● **Aim of the exercise**
Copy the records from the line containing "Image attached. Target: right" through the line containing "Wrap output in", reproducing each line verbatim.
[START]
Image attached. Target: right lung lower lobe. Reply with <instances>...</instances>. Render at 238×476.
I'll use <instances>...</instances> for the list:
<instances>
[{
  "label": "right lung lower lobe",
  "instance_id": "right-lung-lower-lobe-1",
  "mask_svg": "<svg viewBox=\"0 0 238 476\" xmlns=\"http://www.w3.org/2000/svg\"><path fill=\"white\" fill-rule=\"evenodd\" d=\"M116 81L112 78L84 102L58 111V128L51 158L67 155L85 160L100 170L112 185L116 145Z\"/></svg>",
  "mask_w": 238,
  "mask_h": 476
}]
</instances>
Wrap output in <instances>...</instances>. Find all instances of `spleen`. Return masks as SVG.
[END]
[START]
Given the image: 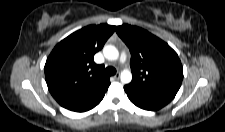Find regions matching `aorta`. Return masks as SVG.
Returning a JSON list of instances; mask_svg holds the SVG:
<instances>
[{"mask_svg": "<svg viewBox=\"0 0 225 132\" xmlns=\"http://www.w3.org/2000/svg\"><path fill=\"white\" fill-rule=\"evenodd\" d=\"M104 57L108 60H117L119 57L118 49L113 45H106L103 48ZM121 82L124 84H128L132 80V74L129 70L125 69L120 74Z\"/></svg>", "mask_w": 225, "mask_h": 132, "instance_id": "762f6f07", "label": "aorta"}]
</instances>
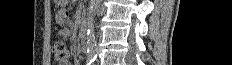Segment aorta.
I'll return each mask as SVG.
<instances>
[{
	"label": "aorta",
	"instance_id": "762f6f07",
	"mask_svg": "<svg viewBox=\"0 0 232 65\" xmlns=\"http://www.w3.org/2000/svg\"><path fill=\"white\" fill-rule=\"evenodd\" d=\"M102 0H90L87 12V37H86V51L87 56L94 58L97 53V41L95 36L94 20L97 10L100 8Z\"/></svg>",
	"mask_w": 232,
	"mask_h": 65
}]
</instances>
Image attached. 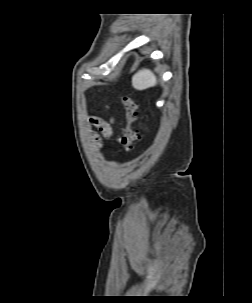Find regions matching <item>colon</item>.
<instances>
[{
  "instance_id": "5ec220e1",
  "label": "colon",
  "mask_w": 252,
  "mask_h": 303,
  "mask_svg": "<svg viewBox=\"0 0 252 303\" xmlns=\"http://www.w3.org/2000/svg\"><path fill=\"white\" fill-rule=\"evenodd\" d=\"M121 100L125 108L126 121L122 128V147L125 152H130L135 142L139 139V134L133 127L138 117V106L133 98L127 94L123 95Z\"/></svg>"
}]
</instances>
[END]
● **Task result**
Image attached. Target: right lung lower lobe. Reply with <instances>...</instances>. Render at 238×476.
I'll use <instances>...</instances> for the list:
<instances>
[{
  "label": "right lung lower lobe",
  "instance_id": "right-lung-lower-lobe-1",
  "mask_svg": "<svg viewBox=\"0 0 238 476\" xmlns=\"http://www.w3.org/2000/svg\"><path fill=\"white\" fill-rule=\"evenodd\" d=\"M116 81L112 78L84 102L58 111V128L51 158L67 155L85 160L100 170L112 185L116 145Z\"/></svg>",
  "mask_w": 238,
  "mask_h": 476
}]
</instances>
Wrap output in <instances>...</instances>. Find all instances of `spleen`. Return masks as SVG.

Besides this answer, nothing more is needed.